I have one that I titled "Bark at the Moon"


----------



## twitch (Jan 4, 2007)

i love yawning pics. they are so hard to get but well worth the trouble.


----------



## Nenn (Nov 13, 2007)

Rawr lion! So cutie, I wish I had a camera everytime my girls yawn ^^


----------



## Brad (Nov 6, 2007)

How cool that you got that by accident! What color is Harry, by the way?


----------



## rat_ratscal (Sep 23, 2007)

A1APassion said:


> lol... very cute
> 
> I have one that I titled "Bark at the Moon"


bark at the moon is an ozzy osbourne song  

ive seen so many times i could have got an adorable yawning pic but couldnt  its so cute


----------



## vegan_bexx (Nov 4, 2007)

Brad said:


> How cool that you got that by accident! What color is Harry, by the way?


hes a Husky apparently


----------



## Phobie (Jun 3, 2007)

Oh man, love that yawning pic! So sweet. Big toothypegs!

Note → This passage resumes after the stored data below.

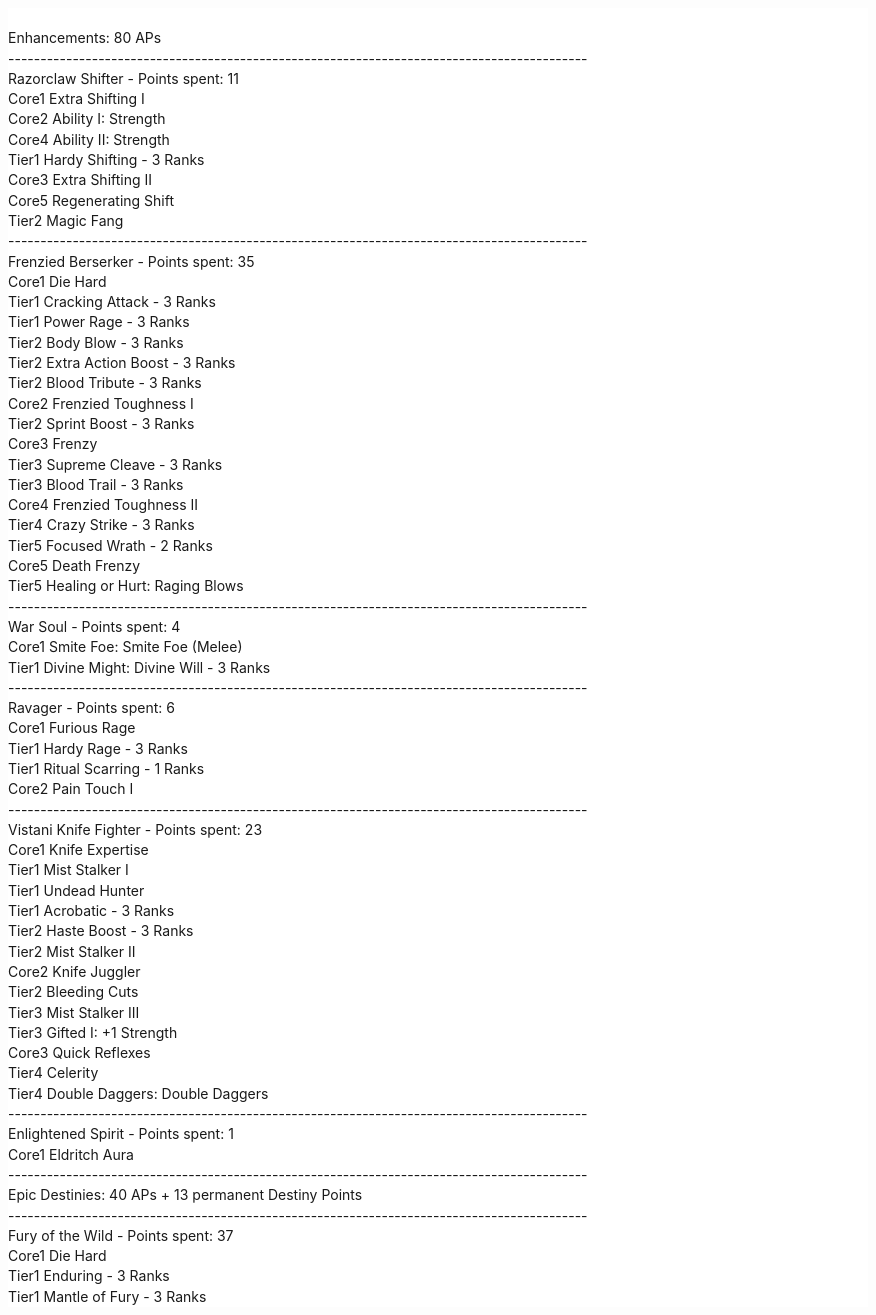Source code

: <br>
Enhancements: 80 APs<br>
------------------------------------------------------------------------------------------<br>
Razorclaw Shifter - Points spent: 11<br>
Core1 Extra Shifting I<br>
Core2 Ability I: Strength<br>
Core4 Ability II: Strength<br>
Tier1 Hardy Shifting - 3 Ranks<br>
Core3 Extra Shifting II<br>
Core5 Regenerating Shift<br>
Tier2 Magic Fang<br>
------------------------------------------------------------------------------------------<br>
Frenzied Berserker - Points spent: 35<br>
Core1 Die Hard<br>
Tier1 Cracking Attack - 3 Ranks<br>
Tier1 Power Rage - 3 Ranks<br>
Tier2 Body Blow - 3 Ranks<br>
Tier2 Extra Action Boost - 3 Ranks<br>
Tier2 Blood Tribute - 3 Ranks<br>
Core2 Frenzied Toughness I<br>
Tier2 Sprint Boost - 3 Ranks<br>
Core3 Frenzy<br>
Tier3 Supreme Cleave - 3 Ranks<br>
Tier3 Blood Trail - 3 Ranks<br>
Core4 Frenzied Toughness II<br>
Tier4 Crazy Strike - 3 Ranks<br>
Tier5 Focused Wrath - 2 Ranks<br>
Core5 Death Frenzy<br>
Tier5 Healing or Hurt: Raging Blows<br>
------------------------------------------------------------------------------------------<br>
War Soul - Points spent: 4<br>
Core1 Smite Foe: Smite Foe (Melee)<br>
Tier1 Divine Might: Divine Will - 3 Ranks<br>
------------------------------------------------------------------------------------------<br>
Ravager - Points spent: 6<br>
Core1 Furious Rage<br>
Tier1 Hardy Rage - 3 Ranks<br>
Tier1 Ritual Scarring - 1 Ranks<br>
Core2 Pain Touch I<br>
------------------------------------------------------------------------------------------<br>
Vistani Knife Fighter - Points spent: 23<br>
Core1 Knife Expertise<br>
Tier1 Mist Stalker I<br>
Tier1 Undead Hunter<br>
Tier1 Acrobatic - 3 Ranks<br>
Tier2 Haste Boost - 3 Ranks<br>
Tier2 Mist Stalker II<br>
Core2 Knife Juggler<br>
Tier2 Bleeding Cuts<br>
Tier3 Mist Stalker III<br>
Tier3 Gifted I: +1 Strength<br>
Core3 Quick Reflexes<br>
Tier4 Celerity<br>
Tier4 Double Daggers: Double Daggers<br>
------------------------------------------------------------------------------------------<br>
Enlightened Spirit - Points spent: 1<br>
Core1 Eldritch Aura<br>
------------------------------------------------------------------------------------------<br>
Epic Destinies: 40 APs + 13 permanent Destiny Points<br>
------------------------------------------------------------------------------------------<br>
Fury of the Wild - Points spent: 37<br>
Core1 Die Hard<br>
Tier1 Enduring - 3 Ranks<br>
Tier1 Mantle of Fury - 3 Ranks<br>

Here is a thing I found about European Husky's, as I have one myself:

http://www.dreameyce.com/eagleseye/rattery/ratinfo/huskyrats.htm

And if you google 'husky rat' you will see lots of pictures of lovely huskys!


----------



## ledzepgirl16 (Oct 29, 2007)

hes a Husky apparently[/quote]

That's an awesome color, he really does look like a little wolf in the pic. :wink:


----------



## rat_ratscal (Sep 23, 2007)

Phobie said:


> Oh man, love that yawning pic! So sweet. Big toothypegs!
> 
> Here is a thing I found about European Husky's, as I have one myself:
> 
> ...


my dad is from england, he says "go brush your toosypegs" it scared my the first time


----------



## Gary26Uk (Oct 2, 2007)

My Snoogles isa husky , shes gorgeous ! Although her markings seem to be fading somewhat over time.


----------



## daisy184 (Oct 29, 2007)

haahaa......


----------



## rat_ratscal (Sep 23, 2007)

lol daisy :lol:


----------



## vegan_bexx (Nov 4, 2007)

daisy184 said:


> haahaa......


haha that is cool, saving that!, thanks Daisy.


----------